> [What is being asked]
Copy the entries from the line that has "Bustamante, Nicolás Bravo s" through the line that has "en la represión de la delinc", swapping "interino" for "provisional" and leaving everything else unchanged.

> [Record set]
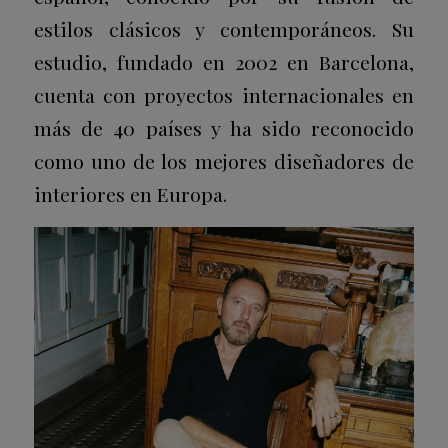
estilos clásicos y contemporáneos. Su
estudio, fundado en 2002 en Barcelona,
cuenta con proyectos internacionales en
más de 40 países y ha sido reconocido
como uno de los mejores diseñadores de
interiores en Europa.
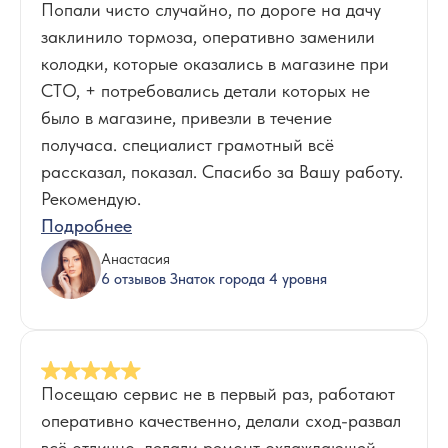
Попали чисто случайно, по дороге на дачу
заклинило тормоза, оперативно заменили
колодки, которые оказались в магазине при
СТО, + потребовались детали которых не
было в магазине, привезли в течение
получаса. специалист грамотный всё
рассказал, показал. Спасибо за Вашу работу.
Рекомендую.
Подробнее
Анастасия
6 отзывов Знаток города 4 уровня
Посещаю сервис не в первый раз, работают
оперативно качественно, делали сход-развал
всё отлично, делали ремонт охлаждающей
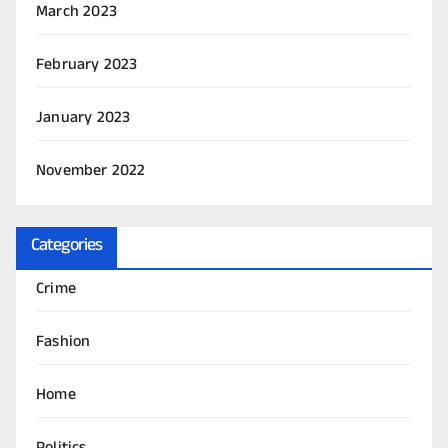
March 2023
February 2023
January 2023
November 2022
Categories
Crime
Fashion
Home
---
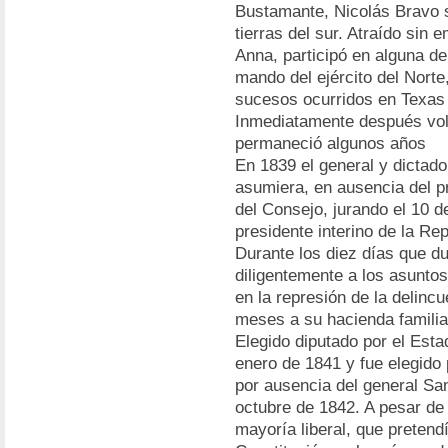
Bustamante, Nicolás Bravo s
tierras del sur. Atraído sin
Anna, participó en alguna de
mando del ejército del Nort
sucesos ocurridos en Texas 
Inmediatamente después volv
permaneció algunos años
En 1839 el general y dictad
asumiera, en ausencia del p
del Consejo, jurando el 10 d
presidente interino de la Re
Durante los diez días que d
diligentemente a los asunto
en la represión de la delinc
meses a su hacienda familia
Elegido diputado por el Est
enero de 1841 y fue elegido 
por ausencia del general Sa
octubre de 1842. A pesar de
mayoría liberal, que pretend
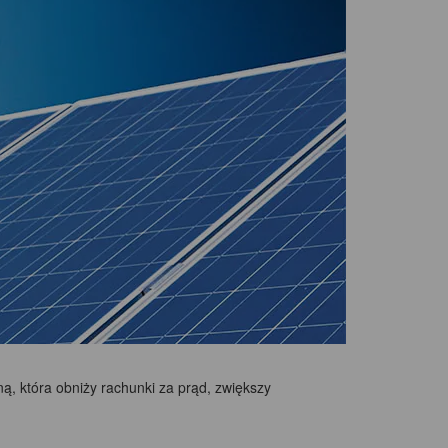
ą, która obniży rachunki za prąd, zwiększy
...
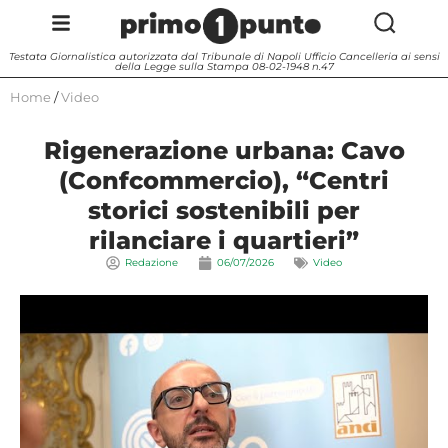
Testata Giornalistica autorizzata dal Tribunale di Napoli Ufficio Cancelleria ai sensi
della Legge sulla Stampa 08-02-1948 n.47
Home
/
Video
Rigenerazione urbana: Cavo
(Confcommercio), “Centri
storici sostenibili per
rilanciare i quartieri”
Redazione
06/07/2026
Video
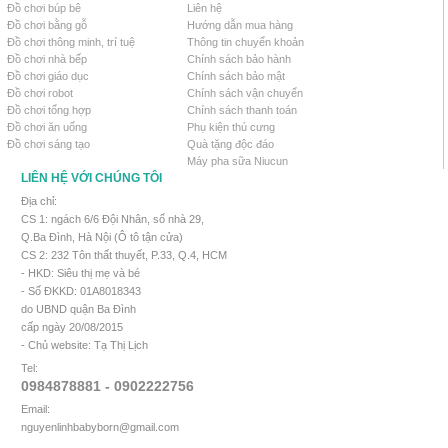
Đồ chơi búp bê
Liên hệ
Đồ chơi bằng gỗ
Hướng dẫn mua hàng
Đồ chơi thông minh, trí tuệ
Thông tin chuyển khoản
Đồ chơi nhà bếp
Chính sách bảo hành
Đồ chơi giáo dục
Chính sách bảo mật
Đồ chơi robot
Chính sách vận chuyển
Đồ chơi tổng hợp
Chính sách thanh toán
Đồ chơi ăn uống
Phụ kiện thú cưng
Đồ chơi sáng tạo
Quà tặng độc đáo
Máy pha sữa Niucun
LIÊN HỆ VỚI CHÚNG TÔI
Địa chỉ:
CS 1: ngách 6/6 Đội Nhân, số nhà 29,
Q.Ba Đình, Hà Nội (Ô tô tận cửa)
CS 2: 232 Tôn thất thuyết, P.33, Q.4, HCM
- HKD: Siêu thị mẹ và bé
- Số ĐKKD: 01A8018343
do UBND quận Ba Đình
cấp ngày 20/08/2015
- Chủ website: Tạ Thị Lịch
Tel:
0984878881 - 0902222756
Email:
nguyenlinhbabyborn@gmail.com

> [Task result]
Bustamante, Nicolás Bravo s
tierras del sur. Atraído sin
Anna, participó en alguna de
mando del ejército del Nort
sucesos ocurridos en Texas 
Inmediatamente después volv
permaneció algunos años
En 1839 el general y dictad
asumiera, en ausencia del p
del Consejo, jurando el 10 d
presidente provisional de la Re
Durante los diez días que d
diligentemente a los asunto
en la represión de la delinc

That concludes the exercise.